As of June 30, 2015, Barnwell had $8,695,000 in cash and cash equivalents and working capital totaled $8,858,000. Upon the April 2015 renewal of our secured Canadian credit facility, the borrowing capacity thereunder was reduced from $11,800,000 Canadian dollars to $6,500,000 Canadian dollars, or US$5,211,000 at the June 30, 2015 exchange rate. This reduction in the borrowing capacity is largely due to a tightening credit market for oil and natural gas companies due to the uncertainty of future oil and natural gas prices and significant declines in Royal Bank of Canada’s forecast of oil and natural gas prices and leaves Barnwell with minimal available credit under the facility.

In August 2015, Barnwell entered into a purchase and sale agreement with an independent third party to sell the interest in its principal oil and natural gas properties located in the Dunvegan and Belloy areas of Alberta, Canada, for approximately $15,000,000, which will be adjusted at closing for customary purchase price adjustments in order to, among other things, reflect an economic effective date of April 1, 2015. On closing the buyer will withhold 50 percent of the proceeds in trust for the Canada Revenue Agency for potential amounts due for Barnwell’s Canadian income taxes related to the sale and the precise timing for the release of these funds cannot be determined. The sale of these interests is expected to close in the fourth quarter of fiscal 2015, subject to customary closing conditions. However, there can be no assurance that all of the conditions to closing the sale will be satisfied. Barnwell will be required to use a portion of the proceeds received upon closing for Canadian income tax payments and repayment of most or all of the $4,800,000 of the Canadian credit facility currently outstanding as there will be a significant reduction of the borrowing capacity as a result of the sale.
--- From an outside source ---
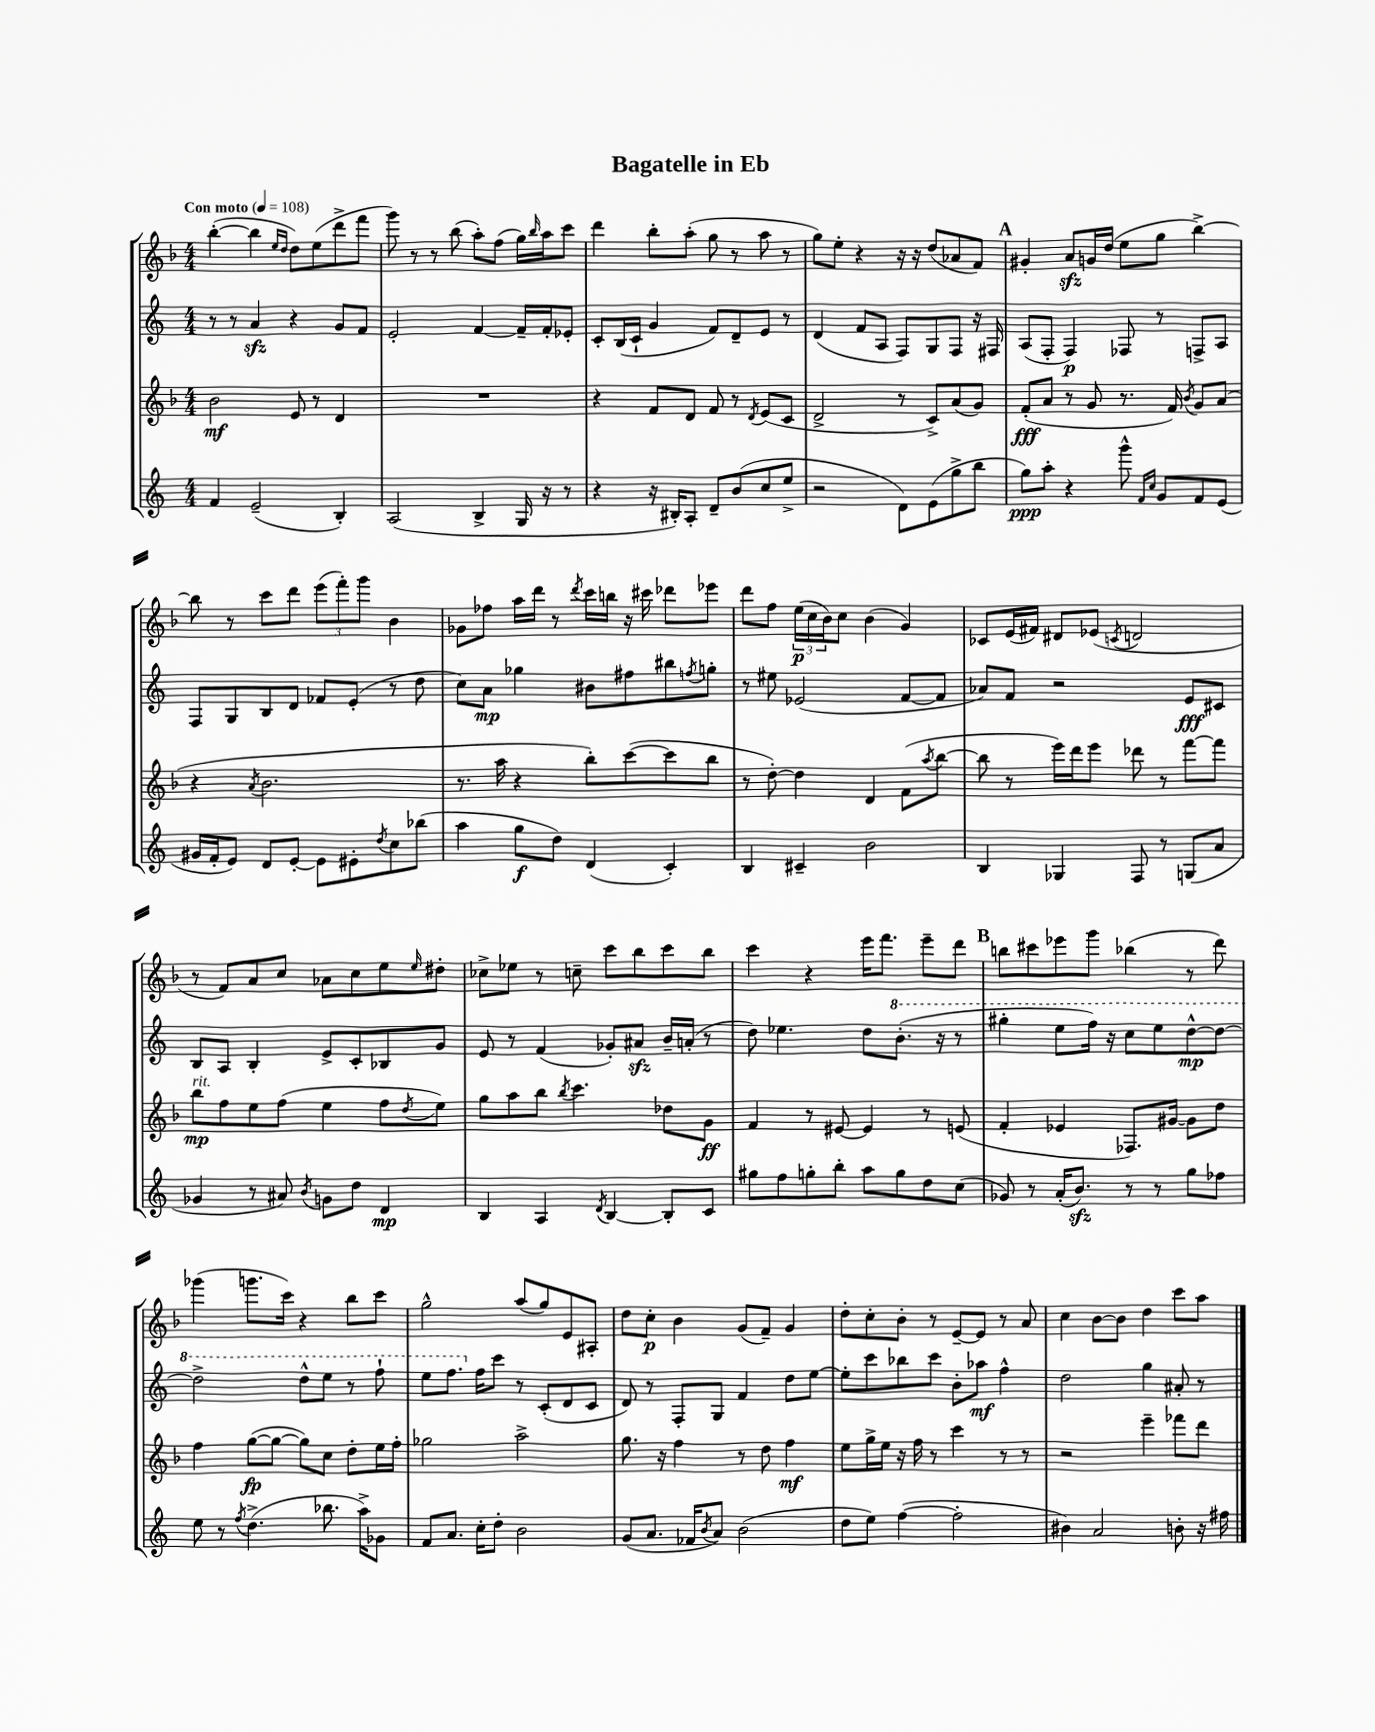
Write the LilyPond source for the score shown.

See Note 17 for additional details.

Because of the combined impact on our oil and natural gas segment of declines in oil and natural gas prices and declines in production due to oil and natural gas property sales, which will further be reduced after the sale of Dunvegan and Belloy, Barnwell estimates that it will be heavily reliant upon land investment segment proceeds from percentage of sales payments and any future distributions from investee partnerships in order to provide sufficient liquidity to fund our operations in the near term. Although there has been a recent increase in land investment segment proceeds, there can be no assurance that this trend will continue or that the amount of future land investment segment proceeds will provide the liquidity needed.

If the sale of Dunvegan and Belloy does not close as expected and if oil and natural gas, land investment and residential real estate segment proceeds are not sufficient and Barnwell’s Canadian revolving credit facility is further reduced below the level of borrowings under the facility upon the April 2016 review there will be a material adverse effect on our operations, liquidity, cash flows and financial condition, and the Company will need to obtain alternative terms or sources of financing or liquidate investments and/or operating assets to make any required cash outflows. Our liquidity issues may force us to curtail existing operations, reduce or delay capital expenditures, or sell assets on less favorable terms. There can be no assurance the Company will be able to secure the sale of any of its oil and natural gas properties or realize enough proceeds from such sales to fund its operations, or to otherwise resolve its liquidity issues.